Das Finanzamt (FA) berücksichtigte die teils mit eigenem PKW, teils mit der Bundesbahn ausgeführten insgesamt 23 Fahrten zwischen F. und K. (Entfernung rd. 400 km) nur insoweit, als sie bei einer Entfernung von 40 km entstanden wären.

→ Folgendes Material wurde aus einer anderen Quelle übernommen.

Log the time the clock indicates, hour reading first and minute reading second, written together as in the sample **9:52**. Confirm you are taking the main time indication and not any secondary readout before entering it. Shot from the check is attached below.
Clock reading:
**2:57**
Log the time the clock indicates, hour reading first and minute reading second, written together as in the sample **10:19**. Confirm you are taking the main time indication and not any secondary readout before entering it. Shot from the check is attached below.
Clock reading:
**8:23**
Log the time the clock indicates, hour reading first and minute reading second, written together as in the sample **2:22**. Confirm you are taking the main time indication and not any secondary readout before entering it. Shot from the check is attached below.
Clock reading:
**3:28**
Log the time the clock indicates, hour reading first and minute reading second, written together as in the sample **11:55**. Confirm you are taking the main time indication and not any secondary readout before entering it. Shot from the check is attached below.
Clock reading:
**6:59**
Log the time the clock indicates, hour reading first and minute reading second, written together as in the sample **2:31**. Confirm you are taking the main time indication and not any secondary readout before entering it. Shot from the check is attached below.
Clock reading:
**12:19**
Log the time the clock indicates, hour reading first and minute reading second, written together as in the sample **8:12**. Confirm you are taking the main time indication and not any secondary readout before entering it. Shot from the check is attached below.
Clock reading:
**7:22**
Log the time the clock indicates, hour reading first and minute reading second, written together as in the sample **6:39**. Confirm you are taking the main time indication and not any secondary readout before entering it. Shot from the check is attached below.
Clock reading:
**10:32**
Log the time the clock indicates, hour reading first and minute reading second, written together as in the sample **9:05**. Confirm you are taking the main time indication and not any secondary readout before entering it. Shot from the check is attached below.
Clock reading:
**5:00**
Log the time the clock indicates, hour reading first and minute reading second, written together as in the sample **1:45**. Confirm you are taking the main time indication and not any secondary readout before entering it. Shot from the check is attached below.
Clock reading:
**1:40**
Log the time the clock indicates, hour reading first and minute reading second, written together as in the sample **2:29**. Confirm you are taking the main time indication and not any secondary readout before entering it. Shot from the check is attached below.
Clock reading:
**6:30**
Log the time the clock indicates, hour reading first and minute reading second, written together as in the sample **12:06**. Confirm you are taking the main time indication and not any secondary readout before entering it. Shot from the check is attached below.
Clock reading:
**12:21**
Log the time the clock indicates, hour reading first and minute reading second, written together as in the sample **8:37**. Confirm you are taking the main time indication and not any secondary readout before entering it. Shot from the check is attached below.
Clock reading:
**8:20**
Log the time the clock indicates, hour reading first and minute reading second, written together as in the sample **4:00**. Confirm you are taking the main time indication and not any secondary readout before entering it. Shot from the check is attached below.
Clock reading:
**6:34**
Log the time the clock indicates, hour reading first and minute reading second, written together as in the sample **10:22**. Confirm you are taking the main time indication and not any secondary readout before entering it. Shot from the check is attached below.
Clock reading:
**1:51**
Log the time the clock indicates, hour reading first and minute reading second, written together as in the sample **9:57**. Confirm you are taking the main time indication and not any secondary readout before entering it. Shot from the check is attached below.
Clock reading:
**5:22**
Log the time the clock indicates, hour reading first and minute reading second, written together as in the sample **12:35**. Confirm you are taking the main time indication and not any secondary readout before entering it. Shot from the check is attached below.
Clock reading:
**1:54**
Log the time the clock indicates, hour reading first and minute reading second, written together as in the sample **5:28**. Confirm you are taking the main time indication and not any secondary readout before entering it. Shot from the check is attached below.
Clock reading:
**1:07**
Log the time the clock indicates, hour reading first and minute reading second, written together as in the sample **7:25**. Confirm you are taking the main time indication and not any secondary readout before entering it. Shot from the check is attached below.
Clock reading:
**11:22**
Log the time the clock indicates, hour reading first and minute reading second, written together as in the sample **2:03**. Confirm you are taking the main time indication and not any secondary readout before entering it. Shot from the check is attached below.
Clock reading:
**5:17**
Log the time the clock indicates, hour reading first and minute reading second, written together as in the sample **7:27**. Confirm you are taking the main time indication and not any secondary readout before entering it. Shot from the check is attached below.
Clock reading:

Die Klage wurde abgewiesen. Das Finanzgericht (FG) teilte die Auffassung, daß unter der für das Streitjahr geltenden Fassung des § 9 Abs. 1 Nr. 4 EStG Fahrten zwischen Wohnung und Arbeitsstätte auch bei einem zweiten Arbeitsverhältnis nur bis zur Entfernung von 40 km berücksichtigungsfähig seien. Weder aus dem Wortlaut noch aus dem Sinnzusammenhang dieser Gesetzesvorschrift sei zu entnehmen, daß die einschränkende Regelung nur für Fahrten im Zusammenhang mit dem ersten Arbeitsverhältnis gelten sollte. Zu dem gleichen Ergebnis komme man bei Berücksichtigung des Zwecks und der Entstehungsgeschichte der Vorschrift. Aus der Entstehungsgeschichte ergebe sich nur, daß hinsichtlich der Aufwendungen für Fahrten zwischen Wohnung und Arbeitsstätte der allgemeine Grundsatz, nach dem Werbungskosten in voller Höhe abzugsfähig seien, bewußt aufgrund von verkehrspolitischen Erwägungen und um den Finanzbedarf des Staates sicherzustellen, durchbrochen werden sollte. Für die Auffassung, die Durchbrechung solle bei mehreren Arbeitsverhältnissen auf das erste Arbeitsverhältnis beschränkt bleiben, spreche nichts. Dem Gesichtspunkt, daß bei einem zweiten Arbeitsverhältnis die Fahrten zwischen Wohnung und Arbeitsstätte, auch soweit sie über 40 km hinausgingen, stets berufsbedingt seien, weil der Arbeitnehmer am Ort der Arbeitsstätte seines ersten Arbeitsverhältnisses wohnen müsse, komme keine Bedeutung zu. Die Auffassung des Steuerpflichtigen lasse sich auch nicht damit begründen, daß der Bundesfinanzhof (BFH) in seiner früheren Rechtsprechung davon ausgegangen sei, die 40-km-Grenze gelte nicht, wenn der Arbeitnehmer zwei Arbeitsverhältnisse habe (vgl. Entscheidung VI 75/61 U vom 23. Februar 1962, Sammlung der Entscheidungen des Bundesfinanzhofs Bd. 74 S. 510 – BFH 74, 510 –, BStBl III 1962, 191). Unter der vorhergehenden Regelung sei der Rechtsprechung ein größerer Spielraum verblieben. Nachdem sich die Einzelheiten der Regelung nunmehr aus dem Gesetz ergäben, sei für eine Auslegung im Sinne des Steuerpflichtigen kein Raum. Die Neuregelung verstoße auch weder gegen Art. 3 Abs. 1 noch gegen Art. 12 Abs. 1 des Grundgesetzes GG.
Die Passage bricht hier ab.